One of the best crime series of the second half of the last decade concluded early this month, but you could be forgiven for missing it. “Claws” aired on TNT, so it never got the attention of either a premium-cable shiny object for The Discourse or a network fixture.
But for those who watched it while it aired—and just as importantly, those who have a chance to enjoy it from the beginning—“Claws” was something special, an off-the-wall Florida noir with deeply authentic female friendships depicted by a cast of TV ringers.
The premise itself is something akin to “Ozark” by way of Carl Hiaasen—Niecy Nash led the series as Desna Simms, whose Florida nail salon launders money for an organized crime-run pill mill with which it shares a strip mall. But while Desna is unquestionably our lead, the beating heart of the show is her entire network of friends/coworkers/co-conspirators. There’s Jen (Jenn Lyons), her recovering alcoholic best friend; Polly (Carrie Preston), a sweet-natured pathological liar; Quiet Ann (Judy Reyes), the salon’s butch, taciturn lookout; and Virginia (Karrueche Tran), the young naif Desna takes under her wing after they initially feud over the same man.
Are Desna and her crew cartoon characters? A bit. But they’re cartoon characters in the shape of people you know, particularly in the show’s Sunshine State milieu, and their close-knit idiosyncrasies echo the nature of the salon as a social center—these are women in a particularly dangerous boys’ club, and their solidarity is the counterweight. In the early days of the #MeToo movement, much was made of how women’s whisper networks can be a way of keeping one another safe, and in Desna’s salon, we see a gossip hub as a safe haven.

Extracted data =
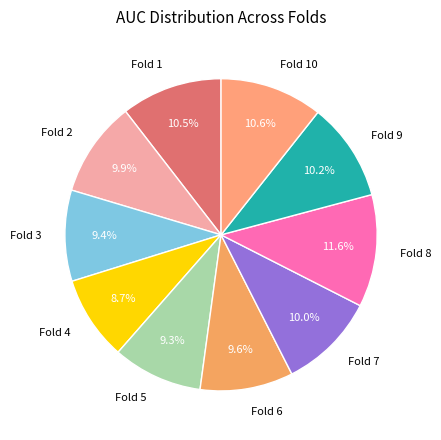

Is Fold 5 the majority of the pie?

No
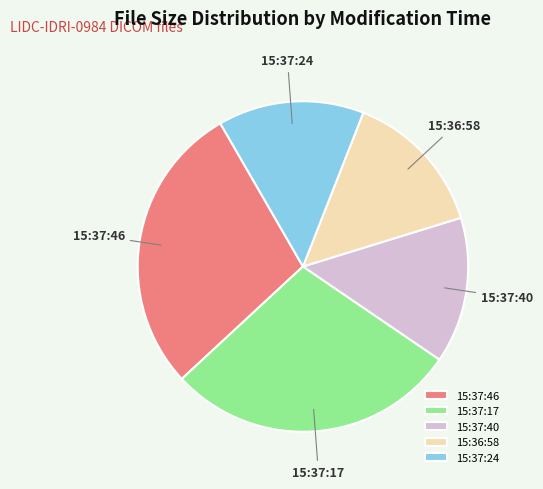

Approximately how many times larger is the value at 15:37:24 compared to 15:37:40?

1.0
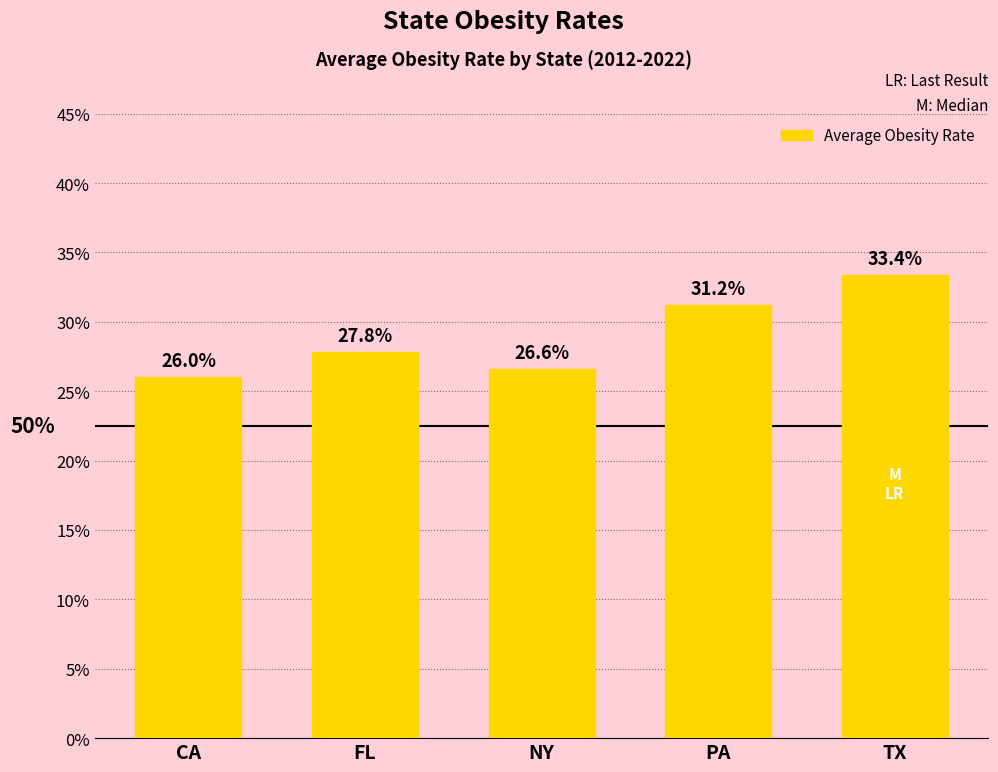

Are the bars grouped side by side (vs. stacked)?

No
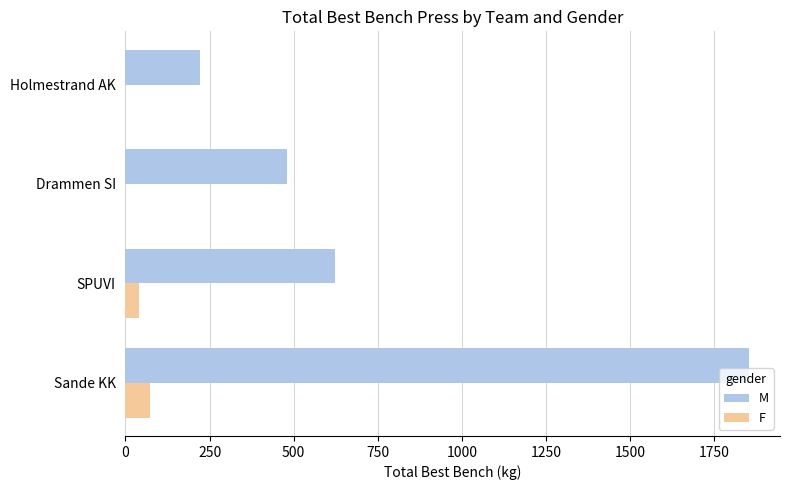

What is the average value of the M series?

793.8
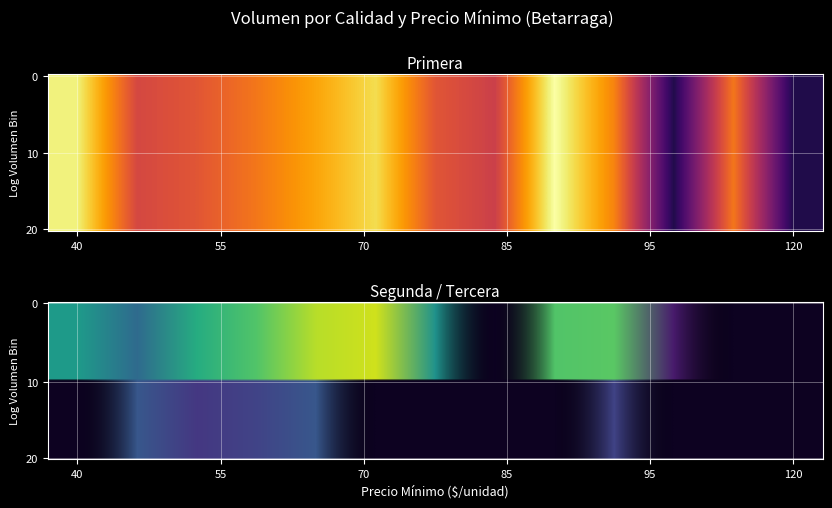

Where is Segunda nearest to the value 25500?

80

Tasks for this exercise =
#1 In the review of the series "Claws," what does Desna Simms's nail salon do for the pill mill it shares a strip mall with?
#2 Pick up the review of "Claws" after its final sentence and keep writing it.

Exercise responses =
#1 It launders money for the organized crime-run pill mill.

#2
We’ve analyzed the role of the male antihero to exhaustion, particularly since the turn of the millennium when Tony Soprano started a new boom of the archetype. Since then, we’ve spent years pondering what we talk about when we talk about Walter White, or Don Draper, or even Rick Sanchez. But Desna has quietly become one of the most interesting antiheroines in the last five years of TV, a woman who is not ruthless by nature but has seen what the world does to women, particularly Black women, who aren’t hard enough to match it blow-for-blow. It of course doesn’t hurt that Nash’s resume includes stellar work in both comedic and dramatic roles, both of which she brings to bear as a woman in very real danger but often ridiculous circumstances.
Of course, there are plenty of stories with one or two memorable characters and background characters who are ciphers by comparison, but I’m delighted to report “Claws” doesn’t have that problem. The supporting cast, too, is full of people that simultaneously feel like they could only exist in a technicolor noir like this one and are of the kind we hardly ever get to see on TV.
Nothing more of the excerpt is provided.